◆ Tarefas
#1 No texto sobre desigualdade e neoliberalismo, em que dia Lula discursou na abertura da Assembleia Geral das Nações Unidas?
#2 Liste todas as palavras e expressões que aparecem entre aspas no texto sobre desigualdade e neoliberalismo, sem repetir as que surgem mais de uma vez.
#3 Por favor, dê continuidade ao texto sobre desigualdade e neoliberalismo a partir do seu último parágrafo.

◆ Texto fornecido
Sob a lente constitucional, pode-se observar que a jurisdição criminal, tal como engenhada em nosso ordenamento, dispõe de ferramentas hábeis ao redimensionamento das bitolas de seletividade, cuja utilização pode tender tanto para a correção quanto para o aprofundamento das desigualdades.

26/9/2023

O crescente abismo da desigualdade denunciado por Lula em seu discurso na abertura da Assembleia Geral das Nações Unidas, proferido no último dia 19 de setembro, lança luzes no maior desafio global do milênio.

O enorme reservatório que abasteceu a selvageria neoliberal do ocidente nas últimas décadas, parecia estar enfim se exaurindo, ingressando no “volume morto”.  Contudo, a avidez do “mercado” por sorver até a última gota teima em deter o pêndulo: nada de concessão a inadiáveis demandas sociais e ambientais, a ordem é procurar um alçapão no fundo do poço...

E, como disse Lula, “dos escombros neoliberais emerge o extremismo de direita”; em partes diversas do mundo assanha-se o neofascimo.

A verdade é que esse extremismo neofascista não veio para se opor à agenda neoliberal. Pelo contrário, surgiu para dar-lhe sobrevida. É o próprio alçapão.

Sobre isso, há uma pista eloquente: o “mercado” segue, como sempre fez, optando pela agenda neofascista quando contraposta a uma alternativa progressista.  Foi assim ontem e segue assim hoje: basta ver a opção do setor financeiro na corrente sucessão argentina, segundo noticia a mídia local.

Enfim, aqui e ali, para possibilitar a manutenção da “pegada” liberal na economia, descambou-se (no mínimo) para um “conservadorismo de costumes”, que investe na estratificação social por castas, com seus próceres surfando demagogicamente nessa agenda.

O método não é o de atenuar as desigualdades, mas, ao contrário, dar-lhes contornos e nitidez suficientes a justificar os privilégios e preconceitos de uma sociedade hipócrita e estamental, com fraturas abissais. Nesse método, espantalhos são costurados para justificar um estado permanente de guerra contra supostos “inimigos” (principalmente internos), que seriam etiquetados como antipatriotas libertinos e hereges (ou, numa palavra, “comunistas”).

Para isso, são capturadas e corrompidas não somente as instituições estatais, mas, também, a própria interpretação do ordenamento jurídico posto.

Ao lado do espantalho, que propicia o emergir de um Estado-beato, fanatizado e bedel da agenda de costumes, segue inabalada a hipertrofia do aspecto econômico em relação ao social, característica do Estado-financista e primaz desde o neoliberalismo. O maior poder econômico passa a se traduzir em posição de domínio social, que conta com o colo estatal e com o concurso de suas instituições, inclusive (ou especialmente) as que detêm o instrumental da força e o ofício da repressão.

◆ Informações fornecidas
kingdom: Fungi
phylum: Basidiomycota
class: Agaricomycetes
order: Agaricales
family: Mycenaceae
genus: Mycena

◆ Respostas em ordem
#1 Em 19 de setembro.

#2
- “volume morto”
- “mercado”
- “dos escombros neoliberais emerge o extremismo de direita”
- “pegada”
- “conservadorismo de costumes”
- “inimigos”
- “comunistas”

#3
Daí que o modelo de conservadorismo de costumes, da extrema-direita contemporânea, nada mais é do que um mero veículo de perpetuação que o “mercado” encontrou para, em conteúdo, conservar a vertente econômica liberal. 

E é por isso que não basta apenas trocar de veículo, na medida em que o destino e o itinerário sejam mantidos inalterados.

No caso do Direito, dá-se rigorosamente o mesmo: instrumentalizado em benefício da conservação dos matizes e dominações econômicas, serve de alimento à hipertrofia do Estado-econômico-financista em detrimento do Estado-político-social.

Para a prevalência da tecnocracia econômica e do fanatismo comportamental que a distrai e embala, mais uma vez o Direito Repressivo é chamado a atuar. É ele quem faz o “trabalho sujo”, segregando os “incômodos” e criminalizando a política. Os adversários políticos, tais como os “incômodos”, passam a ser havidos como “inimigos” a serem abatidos.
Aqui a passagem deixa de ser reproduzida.